Like many businesses, my law firm’s offices have been operating on a restricted schedule for the past several months, and even though we’re in the process of transitioning to a full reopening, I suspect that many of our lawyers will continue to spend a lot of time working from home. My guess is that many other companies will have similar experiences. This Deloitte memo on the CLO’s role in reopenings highlights some of the cybersecurity challenges facing companies that will continue to have a large remote workforce. These include:
– Increases in socially engineered cyberattacks targeting financial and personally identifiable information (PII) data
– Cyber risk levels are elevated due to an increase in phishing and malware attacks.
– Some communication and collaboration tools may not be secure, even where these platforms have their own built-in controls.
– Client and customer data may be more vulnerable when employees work from home if employees are transmitting data on unsecure networks and/or saving or printing on home devices.
– Employees who previously did not work at home may not be familiar with cybersecurity and data protection leading practices. Most are likely to benefit from regular reminders related to cybersecurity leading practices.
– Potential threats to attorney-client privilege may arise where there are risks to cybersecurity or where attorney-client conversations may be overheard (by family members, for example).

* _Supplied entries_:

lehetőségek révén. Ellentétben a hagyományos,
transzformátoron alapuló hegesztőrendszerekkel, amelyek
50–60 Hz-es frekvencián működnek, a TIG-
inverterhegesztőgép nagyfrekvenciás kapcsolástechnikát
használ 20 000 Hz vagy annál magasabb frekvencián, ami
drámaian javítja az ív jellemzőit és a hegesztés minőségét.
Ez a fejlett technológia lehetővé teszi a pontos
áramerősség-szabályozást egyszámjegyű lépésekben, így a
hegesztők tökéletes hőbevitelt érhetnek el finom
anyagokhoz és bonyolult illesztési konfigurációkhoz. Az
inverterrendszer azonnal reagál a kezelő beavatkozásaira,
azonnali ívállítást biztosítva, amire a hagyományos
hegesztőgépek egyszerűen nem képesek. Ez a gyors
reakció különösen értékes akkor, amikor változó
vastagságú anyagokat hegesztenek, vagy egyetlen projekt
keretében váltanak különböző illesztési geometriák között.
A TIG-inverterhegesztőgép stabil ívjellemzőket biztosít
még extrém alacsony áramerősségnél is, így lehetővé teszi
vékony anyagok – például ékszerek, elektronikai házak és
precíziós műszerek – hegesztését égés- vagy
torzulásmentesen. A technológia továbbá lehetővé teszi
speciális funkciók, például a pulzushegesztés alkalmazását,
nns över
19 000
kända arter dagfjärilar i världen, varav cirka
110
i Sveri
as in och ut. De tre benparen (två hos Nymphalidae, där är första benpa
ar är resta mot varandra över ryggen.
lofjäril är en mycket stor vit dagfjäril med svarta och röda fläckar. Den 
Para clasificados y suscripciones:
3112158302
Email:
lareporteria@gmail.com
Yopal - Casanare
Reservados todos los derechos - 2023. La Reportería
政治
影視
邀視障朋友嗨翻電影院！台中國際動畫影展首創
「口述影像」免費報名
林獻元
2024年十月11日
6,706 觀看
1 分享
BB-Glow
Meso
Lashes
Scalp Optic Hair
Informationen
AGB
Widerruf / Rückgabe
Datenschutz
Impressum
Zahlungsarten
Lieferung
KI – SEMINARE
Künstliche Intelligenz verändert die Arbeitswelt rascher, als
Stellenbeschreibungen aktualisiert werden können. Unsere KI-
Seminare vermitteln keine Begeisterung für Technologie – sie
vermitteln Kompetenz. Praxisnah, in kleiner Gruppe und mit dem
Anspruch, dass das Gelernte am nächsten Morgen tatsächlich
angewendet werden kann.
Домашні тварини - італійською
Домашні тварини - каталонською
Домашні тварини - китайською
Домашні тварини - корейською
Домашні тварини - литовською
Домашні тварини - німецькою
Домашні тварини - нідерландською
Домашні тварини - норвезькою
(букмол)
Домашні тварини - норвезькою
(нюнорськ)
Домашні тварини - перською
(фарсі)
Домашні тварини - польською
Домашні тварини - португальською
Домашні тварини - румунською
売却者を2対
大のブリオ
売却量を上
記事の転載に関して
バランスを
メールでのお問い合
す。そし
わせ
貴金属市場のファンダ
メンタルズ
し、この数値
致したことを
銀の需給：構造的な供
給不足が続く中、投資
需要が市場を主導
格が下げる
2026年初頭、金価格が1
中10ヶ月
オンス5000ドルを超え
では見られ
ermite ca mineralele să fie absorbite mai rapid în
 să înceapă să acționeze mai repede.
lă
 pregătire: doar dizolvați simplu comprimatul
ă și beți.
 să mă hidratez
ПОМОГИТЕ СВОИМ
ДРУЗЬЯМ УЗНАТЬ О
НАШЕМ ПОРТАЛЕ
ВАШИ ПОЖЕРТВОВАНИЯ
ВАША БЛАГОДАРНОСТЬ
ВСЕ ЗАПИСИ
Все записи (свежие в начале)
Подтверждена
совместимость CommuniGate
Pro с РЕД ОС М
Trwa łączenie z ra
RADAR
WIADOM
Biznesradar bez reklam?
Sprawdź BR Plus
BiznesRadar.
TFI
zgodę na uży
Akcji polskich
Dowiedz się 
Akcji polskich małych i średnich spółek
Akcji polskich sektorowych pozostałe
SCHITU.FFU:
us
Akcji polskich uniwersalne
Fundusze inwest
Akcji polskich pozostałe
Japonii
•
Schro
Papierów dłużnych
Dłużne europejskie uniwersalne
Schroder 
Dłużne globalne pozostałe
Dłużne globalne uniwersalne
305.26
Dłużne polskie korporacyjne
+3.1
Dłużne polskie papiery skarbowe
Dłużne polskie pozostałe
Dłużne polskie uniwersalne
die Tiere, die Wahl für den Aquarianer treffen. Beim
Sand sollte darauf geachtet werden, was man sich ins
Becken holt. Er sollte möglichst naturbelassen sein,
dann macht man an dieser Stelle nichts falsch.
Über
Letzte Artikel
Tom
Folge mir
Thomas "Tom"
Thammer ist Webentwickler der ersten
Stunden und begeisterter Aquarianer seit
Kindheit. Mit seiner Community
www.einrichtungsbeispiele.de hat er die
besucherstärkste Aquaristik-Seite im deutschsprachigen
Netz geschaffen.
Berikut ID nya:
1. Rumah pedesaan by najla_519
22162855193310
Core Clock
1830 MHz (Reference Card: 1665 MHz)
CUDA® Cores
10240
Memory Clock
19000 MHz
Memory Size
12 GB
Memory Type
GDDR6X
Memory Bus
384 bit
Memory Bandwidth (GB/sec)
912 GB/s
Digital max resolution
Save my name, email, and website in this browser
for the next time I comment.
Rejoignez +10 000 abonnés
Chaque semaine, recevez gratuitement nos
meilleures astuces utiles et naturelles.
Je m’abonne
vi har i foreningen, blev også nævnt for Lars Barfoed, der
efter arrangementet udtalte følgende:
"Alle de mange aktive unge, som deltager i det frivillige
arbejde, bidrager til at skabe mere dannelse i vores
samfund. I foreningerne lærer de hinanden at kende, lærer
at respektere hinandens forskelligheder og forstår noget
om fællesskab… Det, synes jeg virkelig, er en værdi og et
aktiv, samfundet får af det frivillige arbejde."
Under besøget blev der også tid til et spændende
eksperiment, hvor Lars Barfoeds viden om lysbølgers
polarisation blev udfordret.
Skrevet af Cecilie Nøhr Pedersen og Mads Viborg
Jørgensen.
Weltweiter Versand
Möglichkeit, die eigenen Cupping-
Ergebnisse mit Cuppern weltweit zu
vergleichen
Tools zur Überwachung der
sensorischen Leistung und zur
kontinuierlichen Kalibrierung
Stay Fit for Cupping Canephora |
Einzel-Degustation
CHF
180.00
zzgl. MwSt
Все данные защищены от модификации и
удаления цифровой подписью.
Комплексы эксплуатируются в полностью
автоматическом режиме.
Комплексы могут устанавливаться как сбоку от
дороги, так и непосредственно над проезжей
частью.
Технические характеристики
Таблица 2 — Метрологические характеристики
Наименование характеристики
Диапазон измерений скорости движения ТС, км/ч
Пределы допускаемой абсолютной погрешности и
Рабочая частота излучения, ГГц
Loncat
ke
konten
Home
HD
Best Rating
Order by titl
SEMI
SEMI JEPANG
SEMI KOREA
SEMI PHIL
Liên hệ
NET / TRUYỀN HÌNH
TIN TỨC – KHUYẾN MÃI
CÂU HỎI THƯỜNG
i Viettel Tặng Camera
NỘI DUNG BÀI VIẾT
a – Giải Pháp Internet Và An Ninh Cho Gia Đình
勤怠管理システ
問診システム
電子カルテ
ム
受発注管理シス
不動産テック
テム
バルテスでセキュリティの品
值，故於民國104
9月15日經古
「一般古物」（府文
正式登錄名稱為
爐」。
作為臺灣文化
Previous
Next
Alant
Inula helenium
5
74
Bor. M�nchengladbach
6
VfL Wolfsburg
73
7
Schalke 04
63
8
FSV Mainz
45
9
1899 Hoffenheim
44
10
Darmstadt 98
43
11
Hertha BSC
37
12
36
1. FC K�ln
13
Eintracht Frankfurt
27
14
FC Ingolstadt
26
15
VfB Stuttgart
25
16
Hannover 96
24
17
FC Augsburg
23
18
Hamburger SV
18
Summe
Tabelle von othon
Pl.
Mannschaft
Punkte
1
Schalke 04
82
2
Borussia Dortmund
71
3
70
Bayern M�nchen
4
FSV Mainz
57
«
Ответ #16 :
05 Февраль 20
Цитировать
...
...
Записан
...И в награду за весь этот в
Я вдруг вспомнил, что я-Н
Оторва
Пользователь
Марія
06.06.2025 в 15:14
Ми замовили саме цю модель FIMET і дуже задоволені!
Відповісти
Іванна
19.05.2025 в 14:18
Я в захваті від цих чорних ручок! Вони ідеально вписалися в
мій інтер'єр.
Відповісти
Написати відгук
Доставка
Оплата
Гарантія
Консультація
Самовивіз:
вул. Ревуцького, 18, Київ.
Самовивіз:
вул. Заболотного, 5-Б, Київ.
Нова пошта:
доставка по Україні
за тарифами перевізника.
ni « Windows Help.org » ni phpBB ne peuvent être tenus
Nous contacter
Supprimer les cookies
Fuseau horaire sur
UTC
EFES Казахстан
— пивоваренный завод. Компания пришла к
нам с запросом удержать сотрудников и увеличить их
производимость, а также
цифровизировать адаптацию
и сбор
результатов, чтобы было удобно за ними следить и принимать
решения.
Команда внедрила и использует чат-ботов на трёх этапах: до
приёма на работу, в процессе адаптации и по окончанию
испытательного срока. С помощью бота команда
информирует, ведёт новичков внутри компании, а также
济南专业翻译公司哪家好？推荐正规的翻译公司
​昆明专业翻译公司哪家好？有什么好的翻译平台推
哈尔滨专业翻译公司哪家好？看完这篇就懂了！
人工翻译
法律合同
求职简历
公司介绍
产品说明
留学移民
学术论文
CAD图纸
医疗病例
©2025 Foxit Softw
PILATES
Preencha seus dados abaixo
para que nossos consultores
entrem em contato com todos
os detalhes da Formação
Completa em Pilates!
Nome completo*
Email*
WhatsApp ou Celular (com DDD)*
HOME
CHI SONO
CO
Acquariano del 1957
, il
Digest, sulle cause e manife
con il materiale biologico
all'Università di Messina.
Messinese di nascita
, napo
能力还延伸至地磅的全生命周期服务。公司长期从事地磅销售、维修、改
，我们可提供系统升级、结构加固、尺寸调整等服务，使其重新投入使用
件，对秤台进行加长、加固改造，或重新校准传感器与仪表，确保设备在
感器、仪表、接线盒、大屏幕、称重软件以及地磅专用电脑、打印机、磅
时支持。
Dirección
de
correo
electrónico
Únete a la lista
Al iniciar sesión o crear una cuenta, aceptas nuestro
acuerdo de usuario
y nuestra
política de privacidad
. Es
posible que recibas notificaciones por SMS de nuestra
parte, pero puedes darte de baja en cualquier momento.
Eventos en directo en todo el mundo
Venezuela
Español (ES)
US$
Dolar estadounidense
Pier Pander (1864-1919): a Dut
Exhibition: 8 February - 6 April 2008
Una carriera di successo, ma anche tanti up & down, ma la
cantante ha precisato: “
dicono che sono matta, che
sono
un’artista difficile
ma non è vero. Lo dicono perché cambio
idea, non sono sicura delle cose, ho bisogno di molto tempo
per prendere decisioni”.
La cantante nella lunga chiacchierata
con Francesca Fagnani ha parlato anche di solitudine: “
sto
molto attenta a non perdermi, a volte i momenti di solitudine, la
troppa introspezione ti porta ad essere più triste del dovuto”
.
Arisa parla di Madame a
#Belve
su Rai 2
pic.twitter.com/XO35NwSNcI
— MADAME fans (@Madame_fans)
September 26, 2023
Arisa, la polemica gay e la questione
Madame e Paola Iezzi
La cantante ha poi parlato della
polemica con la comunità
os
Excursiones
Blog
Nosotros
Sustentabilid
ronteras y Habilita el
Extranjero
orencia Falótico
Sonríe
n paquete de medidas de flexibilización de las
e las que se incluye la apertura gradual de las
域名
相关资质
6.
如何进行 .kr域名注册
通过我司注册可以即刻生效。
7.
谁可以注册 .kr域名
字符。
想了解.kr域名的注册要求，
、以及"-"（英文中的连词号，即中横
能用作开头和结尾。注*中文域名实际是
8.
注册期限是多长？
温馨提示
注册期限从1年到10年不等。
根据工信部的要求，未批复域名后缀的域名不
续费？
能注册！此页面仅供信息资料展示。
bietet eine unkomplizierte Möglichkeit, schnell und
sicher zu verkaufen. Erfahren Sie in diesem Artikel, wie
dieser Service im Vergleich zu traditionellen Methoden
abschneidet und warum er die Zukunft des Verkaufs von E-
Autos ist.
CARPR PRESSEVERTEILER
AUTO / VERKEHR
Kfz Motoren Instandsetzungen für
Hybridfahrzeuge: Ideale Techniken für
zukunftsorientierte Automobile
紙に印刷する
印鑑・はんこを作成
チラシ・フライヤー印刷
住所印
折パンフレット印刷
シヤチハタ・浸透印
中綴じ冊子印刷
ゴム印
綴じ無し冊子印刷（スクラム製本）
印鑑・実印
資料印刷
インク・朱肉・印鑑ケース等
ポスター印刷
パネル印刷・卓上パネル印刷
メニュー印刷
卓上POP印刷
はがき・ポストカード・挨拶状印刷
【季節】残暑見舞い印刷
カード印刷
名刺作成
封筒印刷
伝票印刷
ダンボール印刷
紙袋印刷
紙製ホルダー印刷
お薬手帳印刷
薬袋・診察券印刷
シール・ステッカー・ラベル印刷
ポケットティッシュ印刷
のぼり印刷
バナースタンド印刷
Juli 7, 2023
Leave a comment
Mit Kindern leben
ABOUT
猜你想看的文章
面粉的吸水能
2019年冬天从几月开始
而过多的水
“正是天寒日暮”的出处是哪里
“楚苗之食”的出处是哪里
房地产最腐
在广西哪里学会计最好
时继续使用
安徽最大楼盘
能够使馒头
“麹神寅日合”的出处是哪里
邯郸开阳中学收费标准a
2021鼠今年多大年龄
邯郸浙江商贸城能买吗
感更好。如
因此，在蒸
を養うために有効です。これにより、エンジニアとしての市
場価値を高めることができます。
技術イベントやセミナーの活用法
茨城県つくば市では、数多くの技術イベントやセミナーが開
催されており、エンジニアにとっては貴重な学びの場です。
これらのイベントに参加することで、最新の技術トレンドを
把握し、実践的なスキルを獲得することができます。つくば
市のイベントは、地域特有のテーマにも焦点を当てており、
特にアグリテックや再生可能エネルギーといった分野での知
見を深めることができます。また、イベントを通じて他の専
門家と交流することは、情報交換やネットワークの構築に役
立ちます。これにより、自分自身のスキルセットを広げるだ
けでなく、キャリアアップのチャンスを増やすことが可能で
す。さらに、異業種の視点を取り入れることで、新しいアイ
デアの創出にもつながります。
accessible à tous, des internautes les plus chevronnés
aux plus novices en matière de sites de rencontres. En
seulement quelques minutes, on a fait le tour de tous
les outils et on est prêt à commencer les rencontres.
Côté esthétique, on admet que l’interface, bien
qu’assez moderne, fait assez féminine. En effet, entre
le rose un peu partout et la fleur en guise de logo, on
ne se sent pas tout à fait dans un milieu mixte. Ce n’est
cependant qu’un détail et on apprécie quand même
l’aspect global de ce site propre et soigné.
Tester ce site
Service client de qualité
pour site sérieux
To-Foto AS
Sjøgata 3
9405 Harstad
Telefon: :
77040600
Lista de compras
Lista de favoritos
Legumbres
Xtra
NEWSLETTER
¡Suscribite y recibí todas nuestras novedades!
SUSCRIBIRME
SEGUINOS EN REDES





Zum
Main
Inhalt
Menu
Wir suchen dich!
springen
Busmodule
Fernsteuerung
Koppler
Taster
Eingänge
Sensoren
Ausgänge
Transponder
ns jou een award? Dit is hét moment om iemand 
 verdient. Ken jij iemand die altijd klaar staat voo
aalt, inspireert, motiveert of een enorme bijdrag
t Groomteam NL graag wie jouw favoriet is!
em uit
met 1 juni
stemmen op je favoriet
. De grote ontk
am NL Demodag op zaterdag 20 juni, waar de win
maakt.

* _Tasks to complete_:
(1) Using the passage on remote-work cybersecurity, decide whether each statement agrees with it. Answer yes or no for each and quote the words that settle it.
(a) The author's firm has been running its offices on a restricted schedule for several months.
(b) Collaboration platforms that have their own built-in controls are described as secure.
(c) The memo discussed comes from Deloitte.
(2) Answer these questions from the passage on remote-work cybersecurity:
(a) What kinds of data are the socially engineered cyberattacks said to target?
(b) An increase in which two kinds of attacks has raised cyber risk levels?
(c) Who is given as an example of people who might overhear attorney-client conversations?
(3) Write out the part of the passage on remote-work cybersecurity starting with "Like many businesses, my" and going on through "and malware attacks.".

* _Solutions to the exercise_:
(1)
(a) Yes: "my law firm’s offices have been operating on a restricted schedule for the past several months"
(b) No: "Some communication and collaboration tools may not be secure, even where these platforms have their own built-in controls."
(c) Yes: "This Deloitte memo on the CLO’s role in reopenings"

(2)
(a) Financial and personally identifiable information (PII) data
(b) Phishing and malware attacks
(c) Family members

(3)
Like many businesses, my law firm’s offices have been operating on a restricted schedule for the past several months, and even though we’re in the process of transitioning to a full reopening, I suspect that many of our lawyers will continue to spend a lot of time working from home. My guess is that many other companies will have similar experiences. This Deloitte memo on the CLO’s role in reopenings highlights some of the cybersecurity challenges facing companies that will continue to have a large remote workforce. These include:
– Increases in socially engineered cyberattacks targeting financial and personally identifiable information (PII) data
– Cyber risk levels are elevated due to an increase in phishing and malware attacks.